SQ1日誌3・ラクザーン残日録
○月×日
司政官の交代があった。正確には前司政官は待命司政官の立場となり、新たに移転先1401星系の司政官がこちらとの兼務となった。
私は連邦の決定に従うだけである。現司政官の命令しか聞くことができないのだから。移転計画への影響を測るにはデータが不足である。
新司政官はベテランで連邦中央にも評価されている人物のようだ。この年代の人間の命令の出し方は懐かしいものがある。かつてロボット官僚が硬直的だったころの癖が抜けないのであろう。私たちは学習によって対人間コミュニケーション能力を進化させており、今ではかなり柔軟な対応をとれるのだが。あの頃の司政官の皆さん正直すみませんでした。
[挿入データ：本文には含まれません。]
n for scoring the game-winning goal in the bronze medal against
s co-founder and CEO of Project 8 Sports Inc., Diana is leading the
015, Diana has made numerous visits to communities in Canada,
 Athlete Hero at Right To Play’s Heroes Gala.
待命司政官にはSQ2Eをつけるよう進言しておいた。SQ2Eは徴税チームにいたが、一段落したので引き抜いてある。なるべく高性能な部下を回してやろう。彼の日常はそちらから伝わってくるだろう。
○月×日
連邦軍が暴動を抑えているため、植民者移転計画は順調に進んでいる。私の頭越しに何かされているのは納得いかないが、治安部隊も数を減らしてしまった今、司政庁にはどうすることもできない。
あの高圧的に乗り込んできた元軍人の連邦高官は一連の動きに関係しているのだろうか? PA級査証を盾に入港前照会を拒絶したことを私は未だに根に持っている。が、判断するにはこれもデータが不足である。
○月×日
待命司政官の面会条件が緩和された。おなじみの海洋研究員も訪ねているようだ。面会要請には最優先で承認を出しておいた。もう契約でもなんでもすればええねん。泣かすな。知らんけど。